The sale of the group’s 50 per cent stake in TNK-BP to Russian state-controlled oil company Rosneft gave it about $12.5bn in cash, of which $4.5bn will be used to reduce its debt burden

It has also built up a stake of almost 20 per cent in Rosneft, which will become the world’s largest listed oil company in terms of output, with production of about 4.5 million barrels a day.

The two companies are expected to embark on a series of joint projects, both in offshore Arctic exploration and the development of hard-to-reach oil reserves in western Siberia.

BP is to return $8bn to shareholders over the next 12 to 18 months. Canaccord Genuity analyst Gordon Gray said the scale of the share buy-back programme was “slightly higher” than the $5bn to $6bn return that the market had expected.

He added: “Our own published forecasts have buy-backs of $6bn this year and $2bn next year. This looks broadly consistent with BP’s statement.”
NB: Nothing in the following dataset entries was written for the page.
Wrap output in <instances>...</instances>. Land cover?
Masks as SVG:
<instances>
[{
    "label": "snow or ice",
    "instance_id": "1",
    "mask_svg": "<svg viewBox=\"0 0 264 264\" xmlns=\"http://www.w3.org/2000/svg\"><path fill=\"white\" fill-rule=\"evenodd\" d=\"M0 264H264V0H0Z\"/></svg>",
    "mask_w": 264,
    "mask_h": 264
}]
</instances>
Chief executive Bob Dudley, who is set to join the Russian company’s board in June, said: “BP is moving on to the next phase of its business in Russia, becoming the largest private shareholder in Rosneft, Russia’s leading oil company. In the process we have also released cash, equivalent to at least six years of BP’s anticipated future dividends from TNK-BP. We look forward to working closely with Rosneft and together developing opportunities to create value for both companies.”

BP invested $8bn in cash, shares and assets when it formed the joint venture in 2003, and received some $19bn in dividends over the following decade.
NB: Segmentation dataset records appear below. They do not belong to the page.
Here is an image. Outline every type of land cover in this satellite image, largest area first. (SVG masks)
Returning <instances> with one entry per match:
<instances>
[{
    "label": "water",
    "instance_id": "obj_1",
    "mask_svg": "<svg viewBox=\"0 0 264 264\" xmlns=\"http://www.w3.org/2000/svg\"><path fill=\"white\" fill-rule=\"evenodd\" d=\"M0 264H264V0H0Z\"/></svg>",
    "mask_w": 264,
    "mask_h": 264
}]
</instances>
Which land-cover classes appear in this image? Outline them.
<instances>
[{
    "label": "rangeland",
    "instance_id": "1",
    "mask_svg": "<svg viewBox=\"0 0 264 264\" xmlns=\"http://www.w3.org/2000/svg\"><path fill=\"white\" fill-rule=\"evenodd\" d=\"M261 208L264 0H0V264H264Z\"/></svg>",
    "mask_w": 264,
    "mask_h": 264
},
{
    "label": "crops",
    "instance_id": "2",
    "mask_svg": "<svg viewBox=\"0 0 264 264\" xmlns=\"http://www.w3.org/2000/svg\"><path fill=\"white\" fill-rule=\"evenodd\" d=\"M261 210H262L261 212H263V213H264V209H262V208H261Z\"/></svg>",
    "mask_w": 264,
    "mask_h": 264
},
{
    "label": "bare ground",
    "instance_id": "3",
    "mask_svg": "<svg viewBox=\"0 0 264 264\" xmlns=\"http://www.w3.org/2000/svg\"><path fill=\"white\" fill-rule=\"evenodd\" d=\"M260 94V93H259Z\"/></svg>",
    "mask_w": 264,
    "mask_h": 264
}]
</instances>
Along with buying out BP’s stake in the joint venture, Rosneft has paid $27.73bn in cash for the 50 per cent of the business that was owned by AAR, a consortium of Russian oil tycoons.

Rosneft was created out of the former Soviet state oil and gas authority in 1993, and is about 75 per cent owned by the government. By gaining full control of TNK-BP, it will become the world’s largest publicly traded oil and gas producer, overtaking US rival ExxonMobil, which has a daily output of about 4.2 million barrels.

BP chairman Carl-Henric Svanberg said: “We expect our stake in Rosneft will generate long-term value for BP and its shareholders.

“But this buy-back programme should also allow our shareholders to see benefits in the near term from the value we have realised by reshaping our Russian business.”

The oil major has sold off $38bn of assets over the past two years to help pay for the damage of the 2010 Deepwater Horizon disaster in the Gulf of Mexico, which killed 11 workers.